▶ DOCUMENT EXTRACT
----------
Alaskans for Posterity, a shadow group meant to trick voters with a name similar to Americans for Prosperity Alaska, has broken campaign laws by spending money to oppose candidates, while not disclosing its top three donors.
Read: Shadow group emerges as political player, mimicking Americans for Prosperity Alaska
The group has spent advertising dollars to do a radio air-bombing of Gov. Mike Dunleavy, and has published a flier in the past month attacking Eagle River Assemblywoman Jamie Allard. Both are declared candidates.
Who is paying for the ads? That’s the secret that Alaskans for Posterity doesn’t want to reveal.
Must Read Alaska has linked the Ship Creek Group to the Alaskans for Posterity, and it’s clear that principals and satellites of Ship Creek Group are involved.
----------
▶ EXERCISE 1
Rewrite the part of the Alaskans for Posterity article starting at "Who is paying" and ending at "Group are involved.", changing "secret" to "mystery".
▶ EXERCISE 2
Continue the Alaskans for Posterity article from where it stops.

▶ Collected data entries
----------
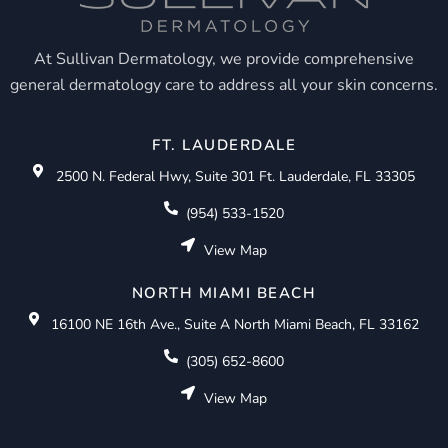
At Sullivan Dermatology, we provide comprehensive
general dermatology care to address all your skin concerns.
FT. LAUDERDALE
2500 N. Federal Hwy, Suite 301 Ft. Lauderdale, FL 33305
(954) 533-1520
View Map
NORTH MIAMI BEACH
16100 NE 16th Ave., Suite A North Miami Beach, FL 33162
(305) 652-8600
View Map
----------
▶ RESULT 1
Who is paying for the ads? That’s the mystery that Alaskans for Posterity doesn’t want to reveal.
Must Read Alaska has linked the Ship Creek Group to the Alaskans for Posterity, and it’s clear that principals and satellites of Ship Creek Group are involved.

▶ RESULT 2
But the radio ads targeting Dunleavy were placed by Gonzalez Marketing in Anchorage. Gonzalez Marketing shares the same building as Lottsfeldt Strategies. Lottsfeldt Strategies has a close business alliance with Ship Creek Group, whose managing partner John Henry Heckendorn came to Alaska to work for Jim Lottsfeldt and run the Rep. Andy Josephson campaign.

Lottsfeldt, who mainly lives in Portland these days and travels the world extensively, comes from a longtime Alaska political family and works primarily for Big Labor, Democrat candidates, and Sen. Lisa Murkowski.
The radio ad targeting Dunleavy ran from Oct. 11 through Oct. 15. It appears that when Alaskans for Posterity was notified by APOC that the ad was illegal, the group pulled it down, rather than run it through Oct. 24, as planned, with their top three donors revealed.
The Alaskans for Posterity group’s flyer also claimed, without evidence, that Assemblywoman Allard is responsible for the Covid crisis.
Allard has begun the process of filing a complaint with APOC about the group for not revealing its top three donors. The typical fine is minor — it’s $50 a day for every day the people who bankrolled the attack ads are not revealed. But it’s obvious the group doesn’t want its financial backers known as evidenced by the work it has done anonymously — so far.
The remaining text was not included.